Assistant Vice President - Equity Analytics
Assistant Vice President - Equity Analytics

slstock wrote:
seyon wrote:
soileconomy wrote:Hi ! seyon.

Article seems to be more important.Appriciate if you could summarize .(It is bit of a long one and some of our members may not read )
Most of our members will read it and be educated on such valuable articles.
This forum carries the value for such articles mainly.
Excellent work and thanks for keeping us updated and educated.

Thanx

Ok What i understand from this article is, this system way of controlling the risk in securities mkt. simply DVPS means changes of ownership of particular share is transferred while the payments is made. Eg. If u purchase 1000 JKH @ Rs.300, You have to settle 300,000, till the payment is made ( within stipulated time period eg: T+3), the purchased qty will not credit ur CDS A/c and sametime will not debit counterparties CDS A/c. till that 1000 JKH will show as shadow balance. If u failure to settle the payment, this particular trade will be canceled.

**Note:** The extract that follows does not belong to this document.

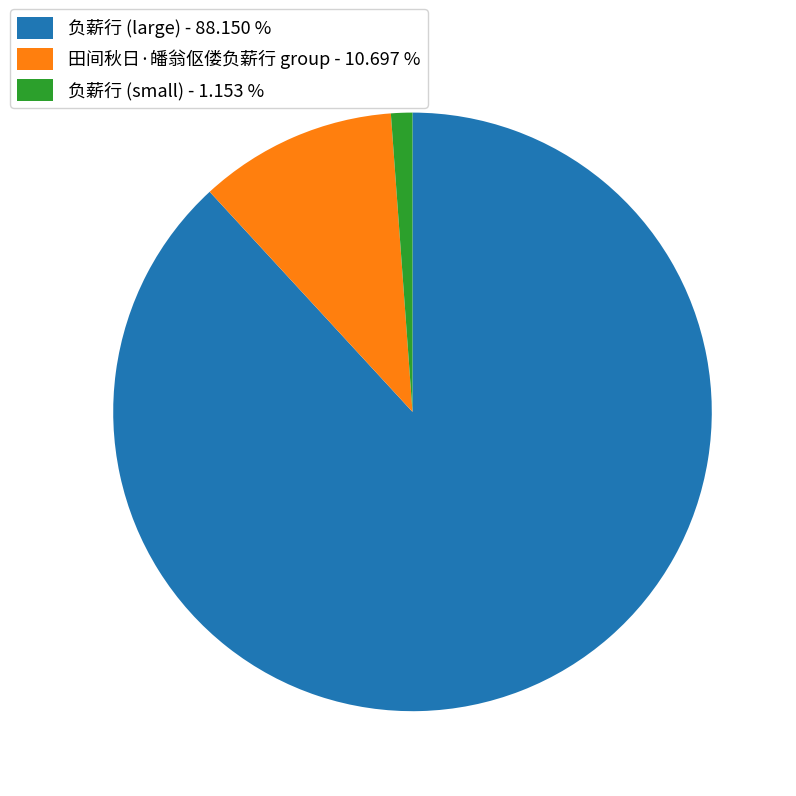

Is the sum of 负薪行 (small) - 1.153 % and 田间秋日·皤翁伛偻负薪行 group - 10.697 % greater than half?

No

In short if u have money only u can make trade.

Seyon, thanks for the post.
Am trying to understand the DVPS. In this system how are day trades handled? Though I am more of a longer term player , day traders are also an important part of a stock a market.

Hi Slstock

this system can be modified to suit the environment, yesterday i spoke to one of SEC official, what he explains is for the day trading
If buyers are allowed to sell before settlement, multiple trades will have to be canceled , if the first trade will be failure. He said the first initiative is only introduce the DVPS to attract foreign investor, still SEC & CSE did not plan for the day trading.


insidertrader


Manager - Equity Analytics
Manager - Equity Analytics

seyon wrote: He said the first initiative is only introduce the DVPS to attract foreign investor, still SEC & CSE did not plan for the day trading.

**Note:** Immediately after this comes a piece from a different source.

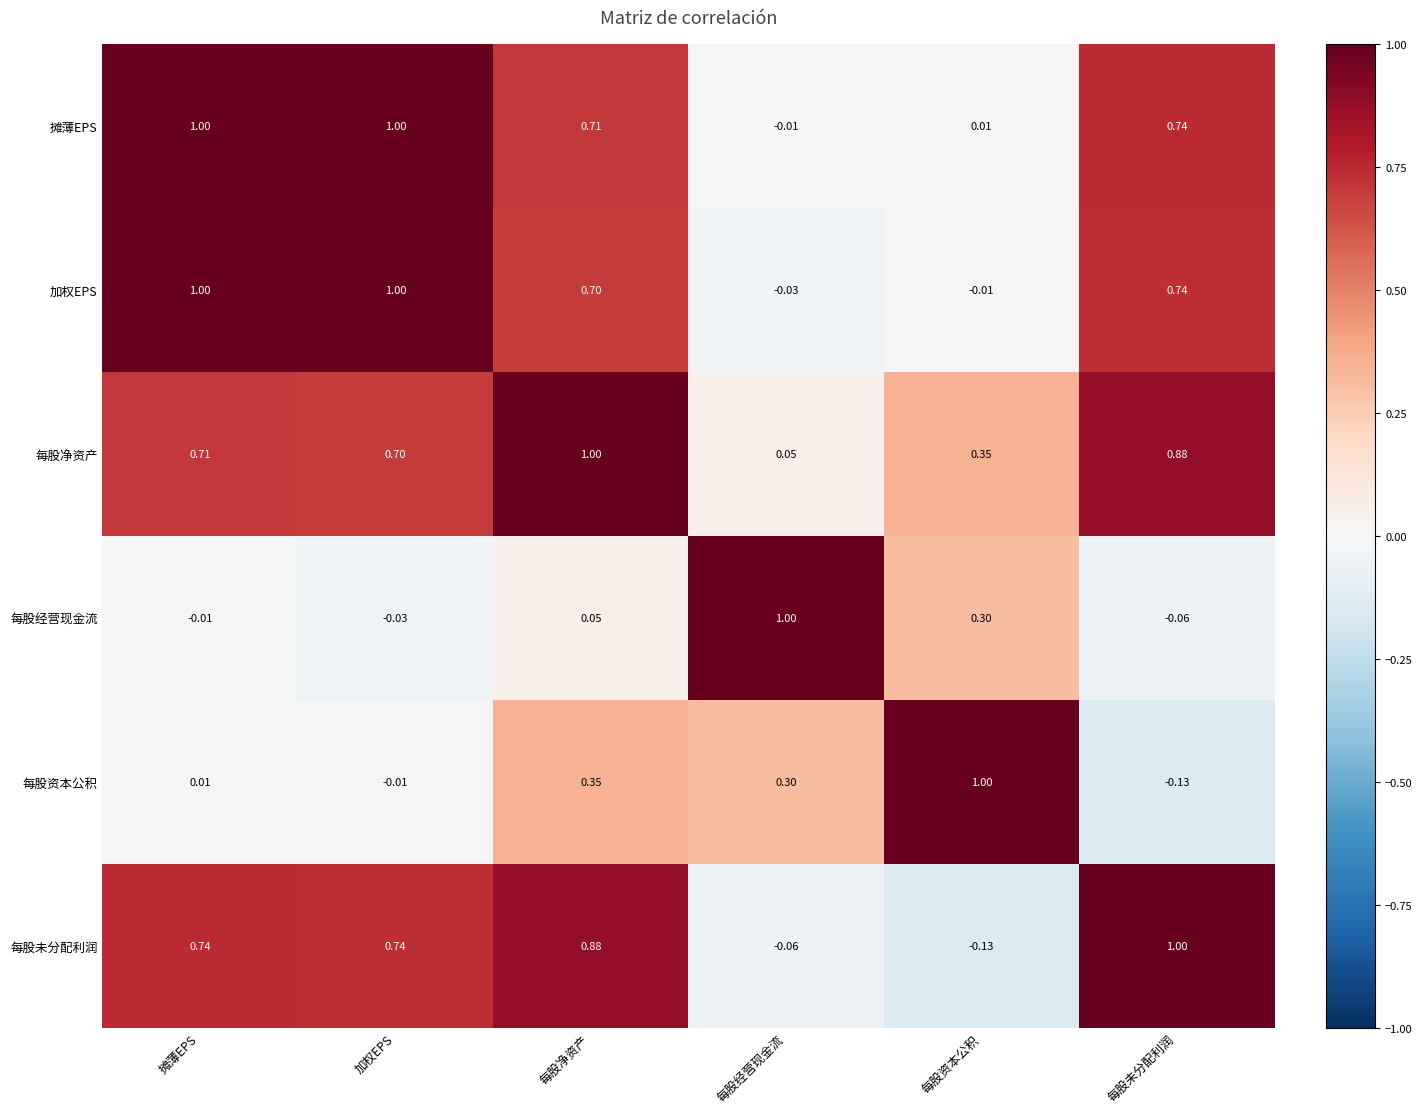

List the labels in order of 每股经营现金流 value, smallest first.

每股未分配利润, 加权EPS, 摊薄EPS, 每股净资产, 每股资本公积, 每股经营现金流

Foreign investors are concerned about liquidity of stock. If you remove day trading you remove a significant portion of liquidity from the market. I'm not sure how something like this could attract foreign investors.

DK


Manager - Equity Analytics
Manager - Equity Analytics

[quote="seyon]
Hi Slstock
this system can be modified to suit the environment, yesterday i spoke to one of SEC official, what he explains is for the day trading ...[/quote]

If this is the case, then it is good.

seyon


Assistant Vice President - Equity Analytics
Assistant Vice President - Equity Analytics

insidertrader wrote:
seyon wrote: He said the first initiative is only introduce the DVPS to attract foreign investor, still SEC & CSE did not plan for the day trading.

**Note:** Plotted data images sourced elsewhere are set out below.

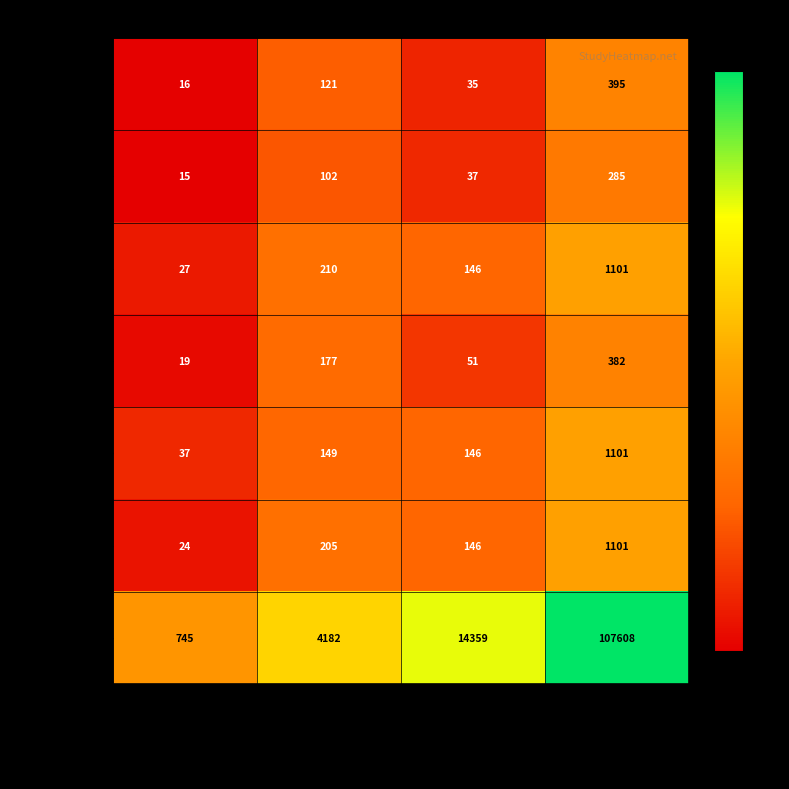

Which series has the widest spread of values?

Peters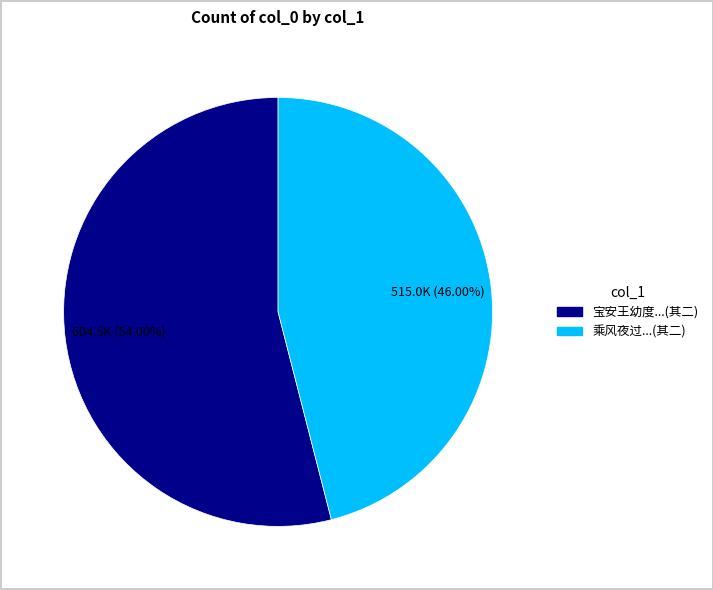

To the nearest percent, what is the difference between the largest and smallest slice percentages?

8%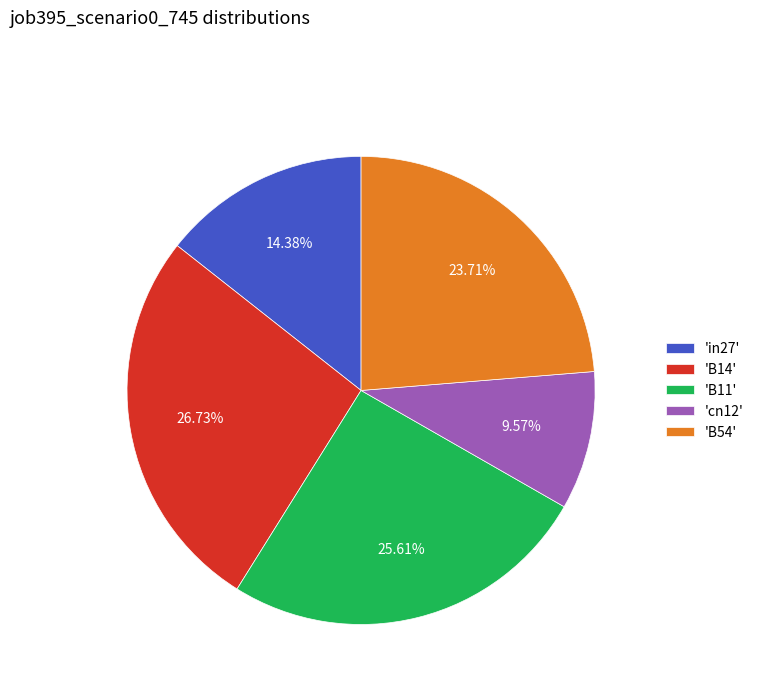

To the nearest percent, what is the average slice percentage?

20%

Foreign investors are concerned about liquidity of stock. If you remove day trading you remove a significant portion of liquidity from the market. I'm not sure how something like this could attract foreign investors.

I do not think this system will impact the liquidity of stock, Now foreign investors more concern about the present mkt behavior and the MKT PE. Now the mkt is trading at PE level 27X, this present environment has been created by pushing up the value less shares ( You can have a plenty of egs BLUE, DPL, Most of the Hotels, these stocks are nothing, but the these PE is trading at 100x,200x due to pushing up shares to unexpected price).

Let's say, Will rational investor think to invest in loss making co ( Eg DPL, CSF) unless there can be some good reason. However u can see the trend of these shares in the present mkt condition. these prices are pushed up by the manipulators with out any fundamental reasons, we as a retailers just follow the shares, Because the present mkt condition allows us to follow the shares. since u can buy the shares on credit and once the order is executed, the shares in ur CDS A/c.

But,If the environment is created by the DVPS, We think twice before investing in these type of stocks. because if we want to exit we have to find the buyer.

So my understanding DVPS system will create discipline and professional mkt behavior, that environment influence the foreign investment to enter.